6. Bybit Data Integration
LOBFrame integrates with the Bybit cryptocurrency exchange to provide real-time LOB data for benchmarking. The Bybit API provides:
- Orderbook snapshots: up to 200 levels of bid/ask prices and quantities
- Low latency: REST API for snapshot data, WebSocket for streaming
- Multiple assets: BTCUSDT, ETHUSDT, and other perpetual futures contracts
Integration Architecture
Bybit REST API (/v5/market/orderbook) | v Raw JSON Response | v BybitOrderbook Parser (Rust serde) | v LOB Feature Extraction | v Z-Score Normalization (LobNormalizer) | v Model Input (ndarray Array2) | v Benchmark Runner (predict + evaluate)The Bybit integration allows traders to:
- Fetch live orderbook data for any supported trading pair
- Apply the same normalization pipeline used in research benchmarks
- Run trained models on live data with consistent preprocessing
- Compare model performance on real market data vs. historical benchmarks
API Usage
The implementation uses Bybit’s v5 market data endpoint:
- Endpoint:
GET /v5/market/orderbook - Parameters:
category=linear,symbol=BTCUSDT,limit=50 - No authentication required for public market data
7. Key Takeaways
-
Standardized benchmarks are essential: without common evaluation protocols, comparing LOB prediction models is meaningless. LOBFrame provides the infrastructure for fair comparison.
-
Multiple metrics matter: accuracy alone is insufficient for imbalanced LOB data. F1 and MCC provide complementary views of model quality, especially when class distributions are skewed.
-
Normalization is critical: z-score normalization with training-set-only statistics prevents data leakage and ensures models generalize properly. Small differences in normalization can lead to large differences in reported accuracy.
-
Baselines set the bar: LSTM, CNN, and Transformer baselines establish minimum performance thresholds. Any new model should demonstrably outperform these baselines on the standardized benchmark.
-
Live data integration bridges research and production: by using the same framework for both historical benchmarks and live Bybit data, LOBFrame ensures that research results translate to production performance.
-
Rust enables production-grade performance: the Rust implementation provides the speed necessary for real-time LOB processing while maintaining the correctness guarantees needed for financial systems.
-
Reproducibility drives progress: fixed splits, deterministic evaluation, and open-source implementations ensure that results can be verified and built upon by the community.
References
- Lucchese, L., Pakkanen, M. S., & Veraart, A. E. D. (2024). “LOBFrame: A framework for studying limit order book models.” Quantitative Finance.

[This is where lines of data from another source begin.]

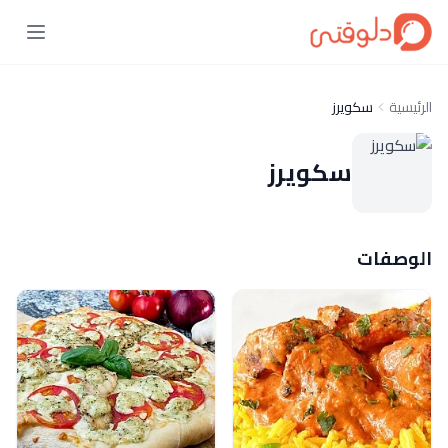
الرئيسية
سكويرز
سكويرز
الوصفات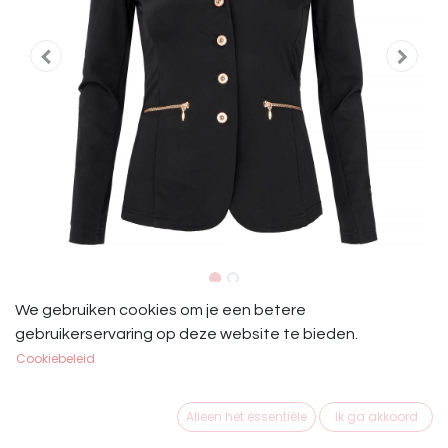
Start Dames Rijjasje Zwart
We gebruiken cookies om je een betere
gebruikerservaring op deze website te bieden.
Start Dames Rijjasje Zwart
Cookiebeleid
€
79,95
Alleen het essentiële
Ik ga akkoord
MAAT KLEDING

- Zhang, Z., Zohren, S., & Roberts, S. (2019). “DeepLOB: Deep Convolutional Neural Networks for Limit Order Books.” IEEE Transactions on Signal Processing.

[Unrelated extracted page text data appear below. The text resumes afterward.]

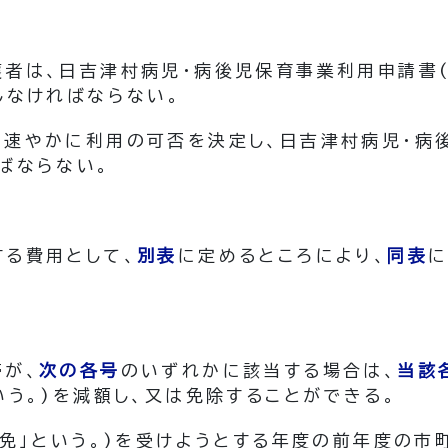
護者は、日吉津村病児・病後児保育事業利用申請書
しなければならない。
、速やかに利用の可否を決定し、日吉津村病児・病
ばならない。
する費用として、
別表
に定めるところにより、
同表
帯が、
次の各号
のいずれかに該当する場合は、
当該
いう。)
を減額し、又は免除することができる。
免」という。)
を受けようとする年度の前年度の市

- Ntakaris, A., Magris, M., Stoll, J., Kanber, J., & Iosifidis, A. (2018). “Benchmark dataset for mid-price forecasting of limit order book data with machine learning methods.” Journal of Forecasting.
- Tran, D. T., Iosifidis, A., Kanniainen, J., & Gabbouj, M. (2018). “Temporal attention-augmented bilinear network for financial time-series data analysis.” IEEE Transactions on Neural Networks and Learning Systems.